### TEXTO FACILITADO:
# genkernel no compila kernel 3.4.9-gentoo [solucionado]

## Luciernaga

Hola, ya estoy aquí otra vez ... con problemas ... puuffffff

Pues eso, como reza el título, me explico ...

Por razones que no vienen al caso instalo de nuevo la Gentoo.

La máquina es una Tyan S7002 con 2 CPUs Xeon E5620, más 24GB de memoria, etc. etc.

Bien, nunca me dió problemas con instalaciones Gentoo anteriores pero ahora al compilar el núcleo con genkernel --menuconfig all me sale con este error ...

........................

  CC [M]  drivers/net/wireless/rtl818x/rtl8187/rfkill.o

  LD [M]  drivers/net/wireless/rtl818x/rtl8187/rtl8187.o

  CC [M]  drivers/net/wireless/zd1211rw/zd_chip.o

  CC [M]  drivers/scsi/lpfc/lpfc_scsi.o

  CC [M]  drivers/net/wireless/zd1211rw/zd_mac.o

cc1: warnings being treated as errors

drivers/scsi/lpfc/lpfc_scsi.c: In function 'lpfc_bg_setup_bpl':

drivers/scsi/lpfc/lpfc_scsi.c:1900:11: error: unused variable 'rc'

drivers/scsi/lpfc/lpfc_scsi.c: In function 'lpfc_bg_setup_bpl_prot':

drivers/scsi/lpfc/lpfc_scsi.c:2037:11: error: unused variable 'rc'

drivers/scsi/lpfc/lpfc_scsi.c: In function 'lpfc_bg_setup_sgl':

drivers/scsi/lpfc/lpfc_scsi.c:2256:11: error: unused variable 'rc'

drivers/scsi/lpfc/lpfc_scsi.c: In function 'lpfc_bg_setup_sgl_prot':

drivers/scsi/lpfc/lpfc_scsi.c:2386:11: error: unused variable 'rc'

make[3]: *** [drivers/scsi/lpfc/lpfc_scsi.o] Error 1

make[2]: *** [drivers/scsi/lpfc] Error 2

make[1]: *** [drivers/scsi] Error 2

make[1]: *** Waiting for unfinished jobs....

  CC [M]  drivers/net/wireless/zd1211rw/zd_rf_al2230.o

  CC [M]  drivers/net/wireless/zd1211rw/zd_rf_rf2959.o

  CC [M]  drivers/net/wireless/zd1211rw/zd_rf_al7230b.o

  CC [M]  drivers/net/wireless/zd1211rw/zd_rf_uw2453.o

  CC [M]  drivers/net/wireless/zd1211rw/zd_rf.o

  CC [M]  drivers/net/wireless/zd1211rw/zd_usb.o

  LD [M]  drivers/net/wireless/zd1211rw/zd1211rw.o

make: *** [drivers] Error 2

* Gentoo Linux Genkernel; Version 3.4.24_p2[0m

* Running with options: --menuconfig all

* ERROR: Failed to compile the "modules" target...

* -- Grepping log... --

* -- End log... --

* Please consult /var/log/genkernel.log for more information and any

* errors that were reported above.

### CONSIGNA 1:
Repite sin cambios el fragmento del hilo sobre genkernel que empieza por "# genkernel no" y sigue hasta "este error ...".
### CONSIGNA 2:
Resume en dos oraciones el hilo sobre genkernel.

### EXTRACTO DE ORIGEN:
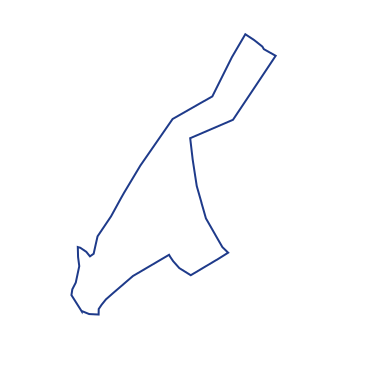 Sayat, Chardzhou, Turkmenistan (Equal Earth projection), rotated 214°
{"feature_id": "10190150B84447090793547", "entity_name": "Sayat", "entity_type": "district", "adm_level": 2, "iso_a3": "TKM", "parent_name": "Turkmenistan", "parent_adm1": "Chardzhou", "projection": "equal_earth", "projection_center": [63.688, 37.927], "detail": "fine", "context": "isolated", "style": "outline", "palette": "blue", "viewbox_px": 384, "rotation_deg": 214, "n_neighbors": 0, "source": "geoboundaries", "source_scale": "gbopen_adm2", "svg_char_len": 967}
<svg xmlns="http://www.w3.org/2000/svg" viewBox="0 0 384 384"><g transform="rotate(214 192 192)"><path d="M250.1,74.4L244.0,67.5L237.7,51.9L236.8,44.4L234.3,39.1L216.5,31.3L216.7,31.7L209.0,33.3L200.9,38.2L203.9,42.8L203.9,45.2L203.9,48.1L203.3,54.9L200.8,64.4L194.0,89.3L175.9,127.1L173.9,126.1L168.9,124.1L159.9,121.8L146.5,122.3L133.8,149.2L133.5,149.7L128.1,161.9L136.0,163.3L144.8,167.6L162.8,176.5L165.7,177.9L173.4,184.4L178.2,188.4L178.2,188.5L191.4,199.6L196.3,204.9L196.4,205.0L209.6,219.3L223.0,234.9L223.0,235.0L223.6,235.6L198.4,274.8L198.6,318.4L198.6,318.5L198.8,351.7L212.3,350.6L215.0,351.9L225.4,352.7L236.0,352.6L234.3,326.0L228.6,282.6L234.8,270.2L248.9,241.7L249.6,185.1L248.5,164.6L247.9,153.3L247.4,147.0L245.5,126.5L245.5,126.1L245.5,102.6L245.5,102.4L242.0,93.4L239.0,85.8L240.6,81.6L241.0,81.7L246.2,83.3L247.4,83.3L253.5,83.3L254.6,82.9L255.2,82.7L255.9,82.5L255.1,81.4L250.1,74.4Z" fill="none" stroke="#1e3a8a" stroke-width="2"/></g></svg>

### RESPUESTA CORRECTA 1:
# genkernel no compila kernel 3.4.9-gentoo [solucionado]

## Luciernaga

Hola, ya estoy aquí otra vez ... con problemas ... puuffffff

Pues eso, como reza el título, me explico ...

Por razones que no vienen al caso instalo de nuevo la Gentoo.

La máquina es una Tyan S7002 con 2 CPUs Xeon E5620, más 24GB de memoria, etc. etc.

Bien, nunca me dió problemas con instalaciones Gentoo anteriores pero ahora al compilar el núcleo con genkernel --menuconfig all me sale con este error ...

### RESPUESTA CORRECTA 2:
Luciernaga reinstala Gentoo en una Tyan S7002 con dos Xeon E5620 y 24GB de memoria. Aunque antes no tuvo problemas, ahora genkernel --menuconfig all no logra compilar el núcleo 3.4.9-gentoo: con los avisos tratados como errores, marca como error la variable 'rc' sin usar en varias funciones de drivers/scsi/lpfc/lpfc_scsi.c y falla el objetivo "modules".